Saat itu dari tangannya, petugas menemukan 1 poket shabu-shabu seberat 0,5 gram siap edar. "Kita masih dalami apakah dia merupakan anggota jaringan atau beroperasi sendiri," tegas Kapolresta Kediri AKBP.Rastra Gunawan saat ditemui wartawan di Mapolresta, Senin (22/2/2010).
Rastra menambahkan, penangkapan DD dilakukan sebagai pengembangan kasus serupa
yang menimpa AN, oknum anggota Marinir berpangkat kopral yangditangkap sebelumnya. Selain DD, dalam pengembangan tersebut juga diamankan BW (39), mantan Sekdes Kelurahan Blabak, Kecamatan Pesantren, Kota Kediri, EE (24), anak mantan Anggota DPRD Kabupaten Nganjuk, dan KH (40), warga Desa Keniten, Kecamatan Mojo, Kabupaten Kediri, yang tercatat sebagai istri dari Heri Copet, bandar besar shabu-shabu yang saat ini tengah menjalani masa hukuman di Lapas Madiun.

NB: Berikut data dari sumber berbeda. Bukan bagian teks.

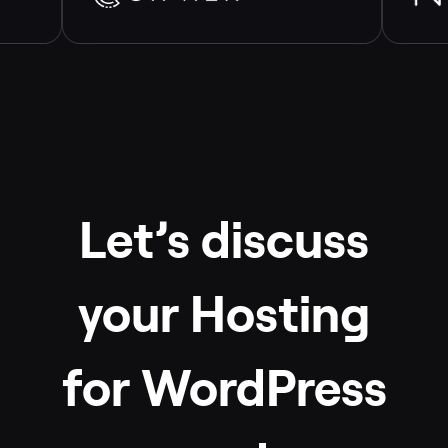
Let’s discuss
your Hosting
for WordPress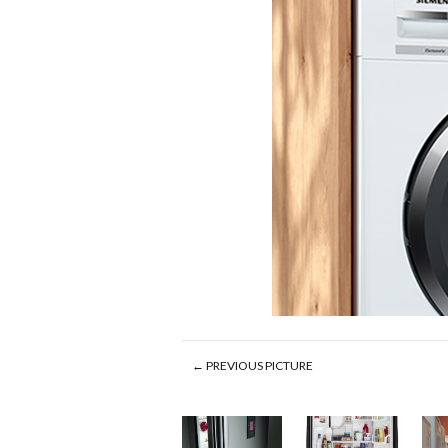
← PREVIOUS PICTURE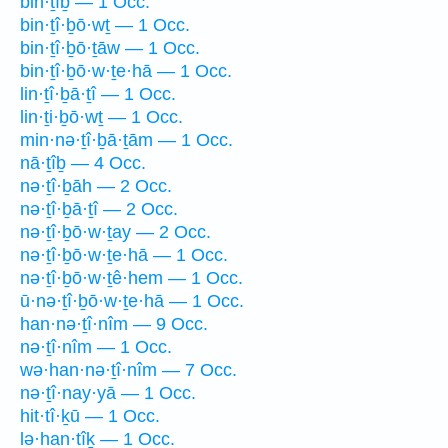
bin·ṯîḇ — 1 Occ.
bin·ṯî·ḇō·wṯ — 1 Occ.
bin·ṯî·ḇō·ṯāw — 1 Occ.
bin·ṯî·ḇō·w·ṯe·hā — 1 Occ.
lin·ṯî·ḇā·ṯî — 1 Occ.
lin·ṯi·ḇō·wṯ — 1 Occ.
min·nə·ṯî·ḇā·ṯām — 1 Occ.
nā·ṯîḇ — 4 Occ.
nə·ṯî·ḇāh — 2 Occ.
nə·ṯî·ḇā·ṯî — 2 Occ.
nə·ṯî·ḇō·w·ṯay — 2 Occ.
nə·ṯî·ḇō·w·ṯe·hā — 1 Occ.
nə·ṯî·ḇō·w·ṯê·hem — 1 Occ.
ū·nə·ṯî·ḇō·w·ṯe·hā — 1 Occ.
han·nə·ṯî·nîm — 9 Occ.
nə·ṯî·nîm — 1 Occ.
wə·han·nə·ṯî·nîm — 7 Occ.
nə·ṯî·nay·yā — 1 Occ.
hit·tî·ḵū — 1 Occ.
lə·han·tîḵ — 1 Occ.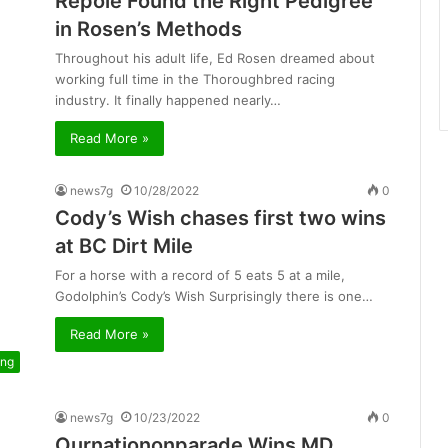
Repole Found the Right Pedigree
in Rosen’s Methods
Throughout his adult life, Ed Rosen dreamed about
working full time in the Thoroughbred racing
industry. It finally happened nearly…
Read More »
news7g
10/28/2022
0
Cody’s Wish chases first two wins
at BC Dirt Mile
For a horse with a record of 5 eats 5 at a mile,
Godolphin’s Cody’s Wish Surprisingly there is one…
Read More »
ing
news7g
10/23/2022
0
Ournationonparade Wins MD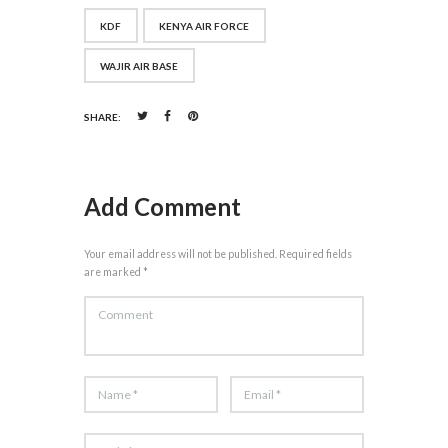
KDF
KENYA AIR FORCE
WAJIR AIR BASE
SHARE:
Add Comment
Your email address will not be published. Required fields
are marked *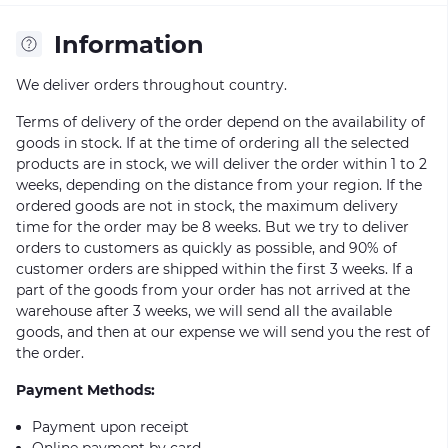
Information
We deliver orders throughout country.
Terms of delivery of the order depend on the availability of
goods in stock. If at the time of ordering all the selected
products are in stock, we will deliver the order within 1 to 2
weeks, depending on the distance from your region. If the
ordered goods are not in stock, the maximum delivery
time for the order may be 8 weeks. But we try to deliver
orders to customers as quickly as possible, and 90% of
customer orders are shipped within the first 3 weeks. If a
part of the goods from your order has not arrived at the
warehouse after 3 weeks, we will send all the available
goods, and then at our expense we will send you the rest of
the order.
Payment Methods:
Payment upon receipt
Online payment by card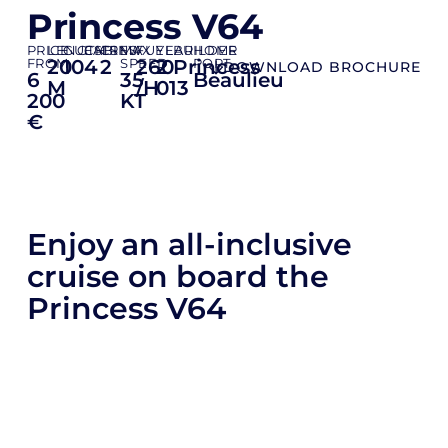
Princess V64
PRICE
LENGTH
GUESTS
CABINS
CREW
MAX
FUEL
YEAR
BUILDER
HOME
FROM
20
10
4
2
SPEED
260
2
Princess
PORT
DOWNLOAD BROCHURE
6
35
Beaulieu
M
/H
013
200
KT
€
Enjoy an all-inclusive
cruise on board the
Princess V64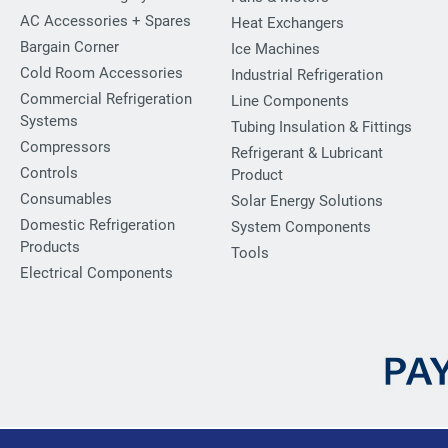
AC Accessories + Spares
Heat Exchangers
Bargain Corner
Ice Machines
Cold Room Accessories
Industrial Refrigeration
Commercial Refrigeration
Line Components
Systems
Tubing Insulation & Fittings
Compressors
Refrigerant & Lubricant
Controls
Product
Consumables
Solar Energy Solutions
Domestic Refrigeration
System Components
Products
Tools
Electrical Components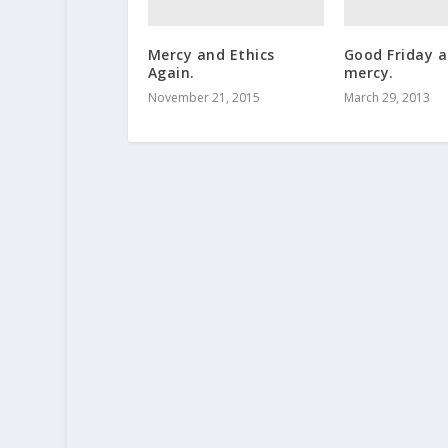
Mercy and Ethics
Good Friday 
Again.
mercy.
November 21, 2015
March 29, 2013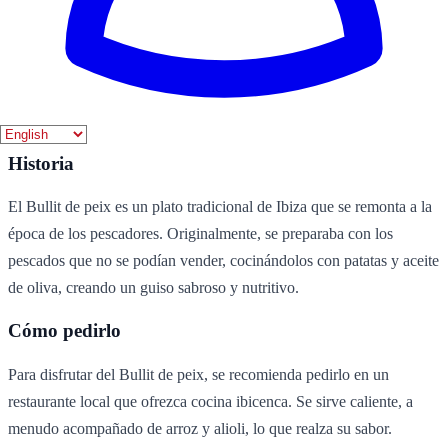
Vino blanco
Ingredientes
pescado
patatas
aceite de oliva
sal
agua
Historia
El Bullit de peix es un plato tradicional de Ibiza que se remonta a la
época de los pescadores. Originalmente, se preparaba con los
pescados que no se podían vender, cocinándolos con patatas y aceite
de oliva, creando un guiso sabroso y nutritivo.
Cómo pedirlo
Para disfrutar del Bullit de peix, se recomienda pedirlo en un
restaurante local que ofrezca cocina ibicenca. Se sirve caliente, a
menudo acompañado de arroz y alioli, lo que realza su sabor.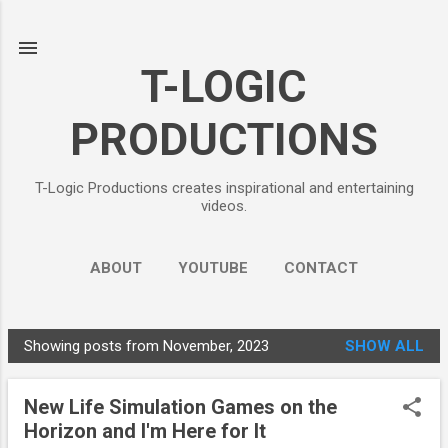
Skip to main content
T-LOGIC
PRODUCTIONS
T-Logic Productions creates inspirational and entertaining
videos.
ABOUT
YOUTUBE
CONTACT
Showing posts from November, 2023
SHOW ALL
P
o
New Life Simulation Games on the
s
Horizon and I'm Here for It
t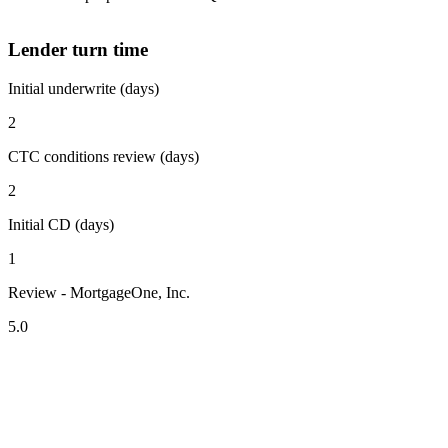
Lender turn time
Initial underwrite (days)
2
CTC conditions review (days)
2
Initial CD (days)
1
Review - MortgageOne, Inc.
5.0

"Benar, ini adalah pengembangan atas kasusnya AN. Untuk BW dan KH, mereka adalah
residivis kasus yang sama yang pernah ditahan 2 tahun lalu," jelas Rastra.
Namun sayang ditanya mengenai penanganan lebih lanjuta atas kasus tersebut, Rastra terkesan masih menutupinya. Dia mengaku tidak ingin mengurusi teknis penyidikan yang dilakukan anggotanya. "Saya tegaskan ini sedang dilidik, tapi teknisnya bagaimana saya tidak ingin campur tangan terlalu dalam. Teknis saya serahkan ke Kasat Reskoba," kilahnya.
Secara terpisah Kasat Reskoba Polresta Kediri AKP Sudadi, dikonfirmasi enggan mengungkapkan kasus tersebut lebih dalam. "Pokoknya nanti kalau sudah selesai pasti saya gelar, pasti nanti dikabari," ungkapnya melalui telepon seluler.
Sebelumnya, AN berpangkat kopral yang bertugas di Lantamal Surabaya diamankan polisi Kediri. Dia diamankan di sebuah cafe di Jalan Pemuda, Kelurahan Dandangan, Kecamatan Kota, karena kedapatan memiliki 2 poket shabu-shabu.